Иностранец . Вчера я был в соборе и видел толпы молящихся. Зрелище трогательное и удивительное.
Щеголь . И здесь я должен вернуть комплимент. Как зрелище – католицизм эффектнее. Ваше богослужение чем-то сродни театру, и в том его сила. Право, религия не должна быть аскетическою хоть внешне. Поистине, нет ничего страшней, когда аскеты присвоят Бога и становятся его наместниками. Вспомните, например, Кальвина. Его бескорыстное благочестие не сделало его добрее святых инквизиторов. Он казнил еще исступленней, но с полным отсутствием того изящества и вкуса, которым отмечено аутодафе.
Иностранец (несколько обескураженно) . Это… очень забавная мысль…
Щеголь . Не правда ли?
Иностранец . Ее величество!
Выход Екатерины. Поручик Мартынов внимательно оглядывает склонившихся гостей. На первый план выдвигается Дашкова. Екатерина отвечает на ее глубокий поклон легким кивком.
Екатерина (иностранцу) . Рада видеть вас, шевалье. Заметно, что господин Фонвизин вами всецело завладел.
Щеголь кланяется с неопределенной улыбкой.
Иностранец . Ваше величество, беседа с писателем всегда поучительна.
Екатерина . Ваша правда. (Дашковой.) Здравствуйте, Екатерина Романовна. Будь поблизости. Денис Иваныч, пройдемте-ка, сударь мой, вот сюда, здесь нам никто мешать не станет.
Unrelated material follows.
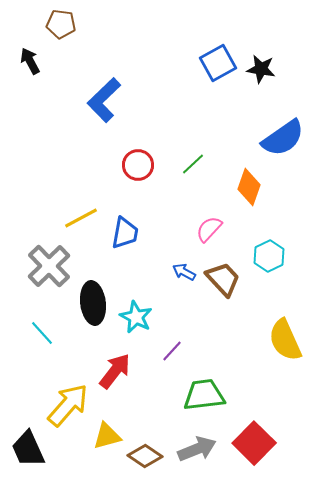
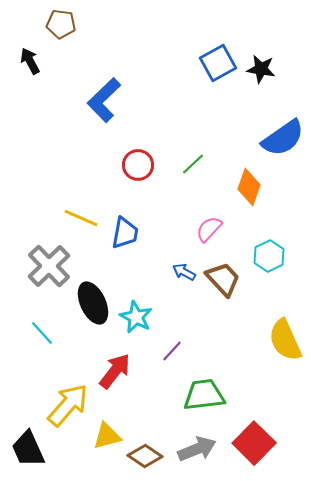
yellow line: rotated 52 degrees clockwise
black ellipse: rotated 18 degrees counterclockwise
Проходит в левую комнату. Щеголеватый господин – Денис Иванович Фонвизин – следует за нею. В глубине, в готовности мерцает Мартынов.
Здоровы ли вы, Денис Иваныч?
Фонвизин . Благодарю вас, ваше величество.
Екатерина . Редкий вы стали гость. А впрочем, вы ведь женились. Я вас поздравляю.
Фонвизин . Ваше величество, я передам о том жене. Она будет счастлива.
Екатерина . Вы-то сами счастливы в браке?
Фонвизин . Совершенно, ваше величество. Жена моя – ангел и верный друг.
Екатерина . Как зовут ее?
Фонвизин . Екатериной, и это одно из ее достоинств.
Екатерина . Я ей желаю много терпенья. Трудно быть женою писателя, да еще такого, как вы.
Фонвизин . Ваше величество, я уж заметил, что вы заблуждаетесь на мой счет. Нет человека меня вернее.
Екатерина . Согласна. Никита Иваныч Панин может по совести это сказать.
Фонвизин . Ваше величество, что ж тут худого? Любить благодетеля – признак чести.
Екатерина . И добродетелям есть границы. Честь – свойство славное, да опасное. Чести ради можно забыть присягу. Боюсь, вы слишком верный друг, чтобы быть таковым же подданным.
Фонвизин . Граф Панин преданный ваш слуга.
Екатерина . Он может быть слугою державы, но, думаю, более ничьим. Я высоко его ценю, но хорошо его постигла.
Фонвизин . Ваше величество, граф Панин способствовал вашему воцарению.
Екатерина . Ваша правда, он не любил покойного государя. А знаете, что было причиной? Петр Федорович имел громкий голос и сильно командовал. Панину всякая власть несносна, не исключая и царской власти.